С пистолетом в руке побежал вверх по лестнице. Проклятая вешалка треснула под
тяжестью его ног, наградив, однако, напоследок чувствительным тычком в левую
коленную чашечку. Норман не почувствовал боли. Он улыбался под маской и дико
щелкал зубами, получая удовольствие от звука, похожего на стук сталкивающихся
бильярдных шаров.
— Не надо играть со мной в кошки-мышки, Роуз. — Он попытался
встать на ноги, но колено, в которое угодило щупальце вешалки, предательски
подогнулось. — Остановись там, где стоишь. Даже не пытайся убежать. Я только
хочу поговорить с тобой.
Она заорала в ответ — слова, слова, слова, не имеющие
значения. Он возобновил путь, продвигаясь на четвереньках, стараясь двигаться
как можно быстрее и шуметь как можно меньше. Наконец, почувствовав движение
прямо над собой, выбросил руку вперед, схватил ее за левую ногу и впился
ногтями. Какое приятное ощущение!
«Попалась, птичка! — подумал в диком, торжествующем
возбуждении. — Попалась, слава Богу! Попа…»
Ее нога вынырнула из темноты с неотвратимостью тяжелого
подкованного лошадиного копыта, и в результате его нос занял на лице новое
положение. Боль оказалась ужасной — словно кто-то разворошил внутри черепа
гнездо диких африканских пчел. Роуз вырвалась, но теперь Норман не почувствовал
этого, он катился, кувыркаясь, по лестнице, стараясь зацепиться рукой за перила
— касаясь их только пальцами, — но не в силах остановить падение. Так добрался
до самой вешалки, пересчитав все ступеньки; остатков благоразумия хватило,
чтобы убрать пальцы со спускового крючка пистолета, иначе он рисковал бы
продырявить себя… а судя по тому, как развивались события, такая возможность не
исключалась. Секунду-другую лежал неподвижно, приходя в себя, затем встряхнул
головой и снова пополз по лестнице.
В этот раз его сознание не совершило скачка и не сорвалось в
пропасть беспамятства, он отдавал себе отчет в производимых действиях, однако
все же не имел представления о том, что они кричали ему сверху и какими словами
отвечал он. Раздробленный нос занимал все его чувства, отгораживая остальной
мир красной пеленой боли.
Он помнил, что на сцене появился новый персонаж —
традиционный случайный свидетель, и дружок Роуз пытался предупредить его об
опасности. Самое приятное в предусмотрительности сердобольного сосунка
заключалось в том, что его жужжание помогало Норману легко ориентироваться в
темноте: никаких проблем. Он нащупал шейку сосунка и снова принялся душить его.
В этот раз намеревался довести начатое дело до конца, но тут из мрака вынырнула
ручонка Роуз и уткнулась ему в щеку… в резиновую маску. Наверное, так ощущает
женские ласки мужчина, находящийся под воздействием новокаина.

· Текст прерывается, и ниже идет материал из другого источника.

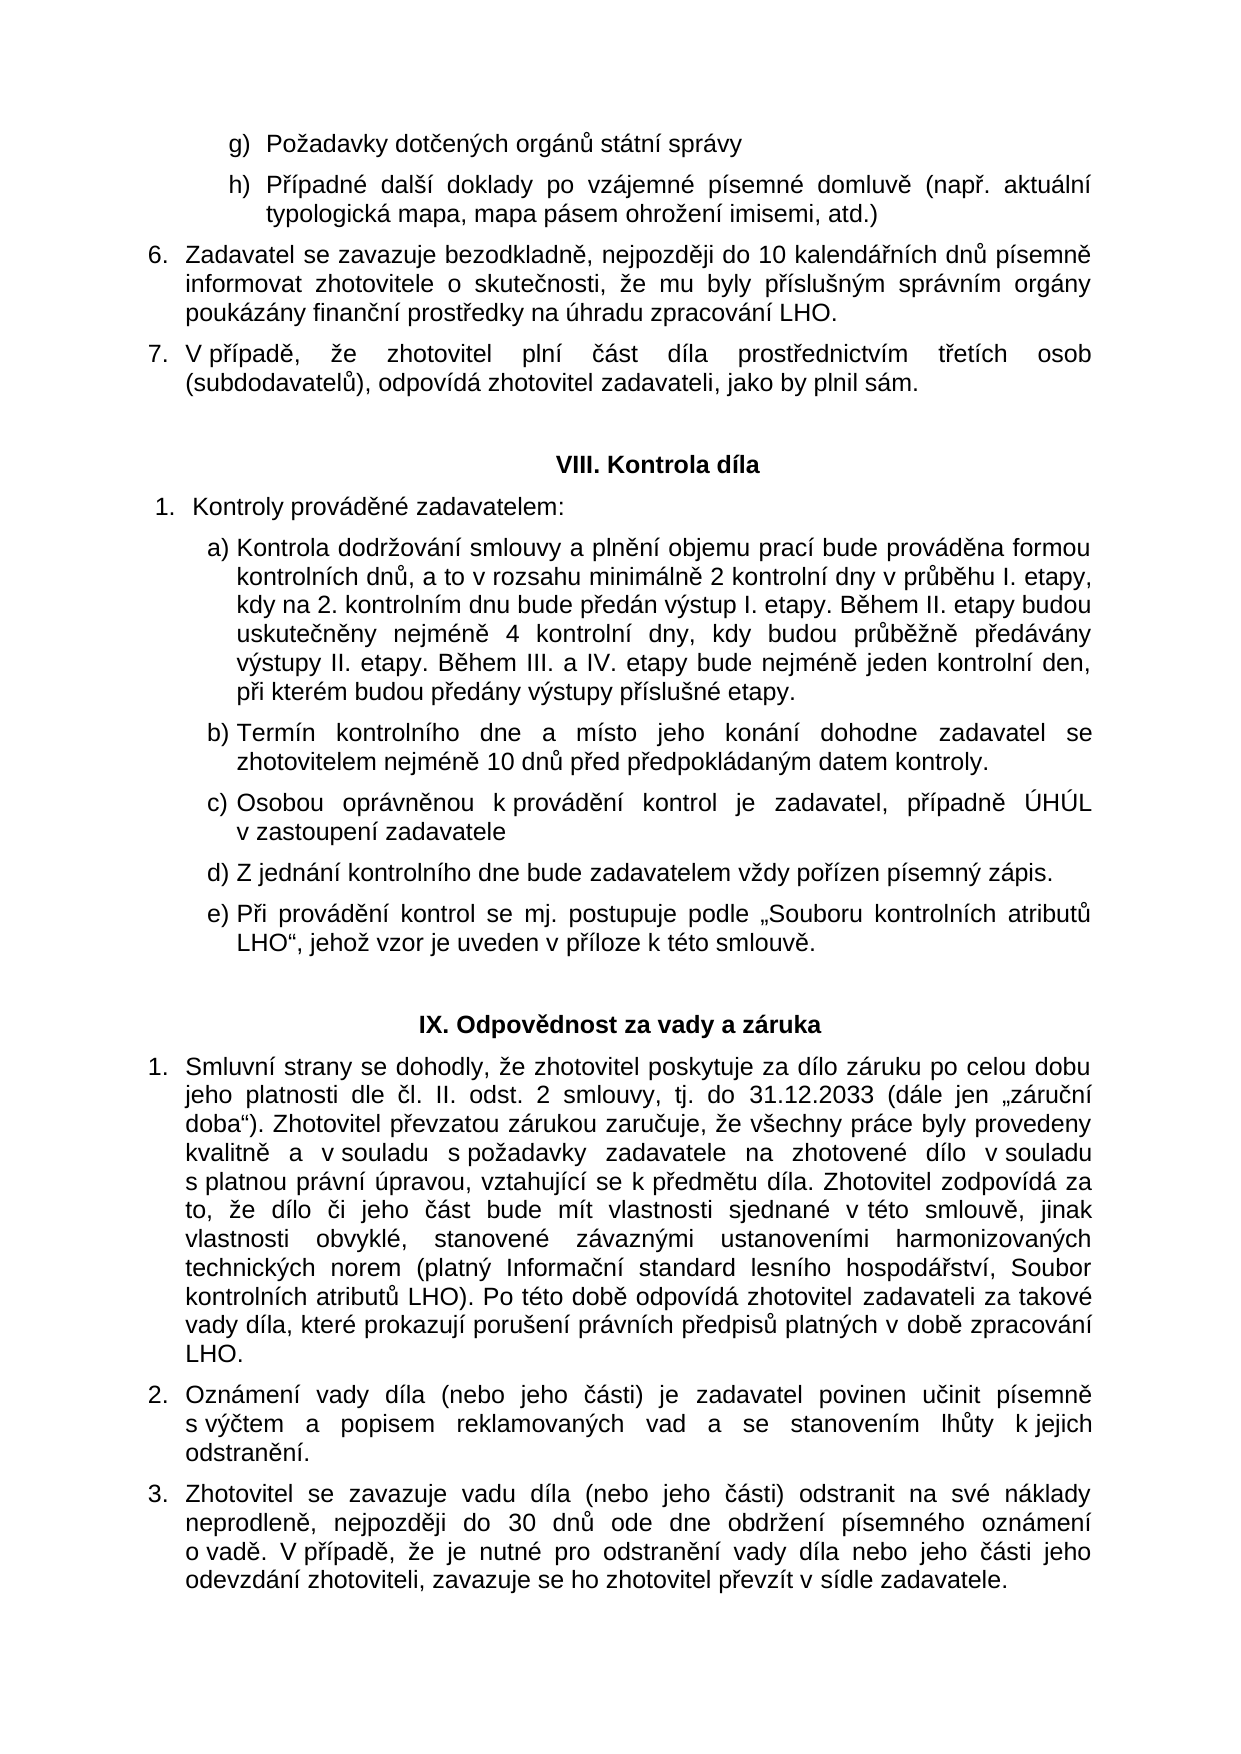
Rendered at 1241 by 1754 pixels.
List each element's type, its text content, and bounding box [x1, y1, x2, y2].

Роуз. Роуз прикасается к нему. Она близко, совсем рядом, в
пределах досягаемости. Впервые с того дня, когда она покинула дом с проклятой
банковской карточкой в сумочке, Роуз находится совсем рядом, и Норман в
мгновение ока потерял всякий интерес к плейбою. Он схватил ее руку, затолкал
через ротовое отверстие маски в собственный рот и что было сил впился зубами в
ее пальцы, испытывая подлинный экстаз. Но…
Но потом произошло нечто невероятное. Нечто очень плохое.
Нечто ужасное. Норману показалось, что она выдернула его челюсть, словно дверь
с петель. Две отточенные стальные стрелы боли скакнули от скул к вискам и
встретились под сводом черепа. Он взвыл и попятился прочь от нее, сука, грязная
сука, что с ней произошло, что изменило ее, превратив из тщедушной безропотной
предсказуемой мышки в такое чудовище?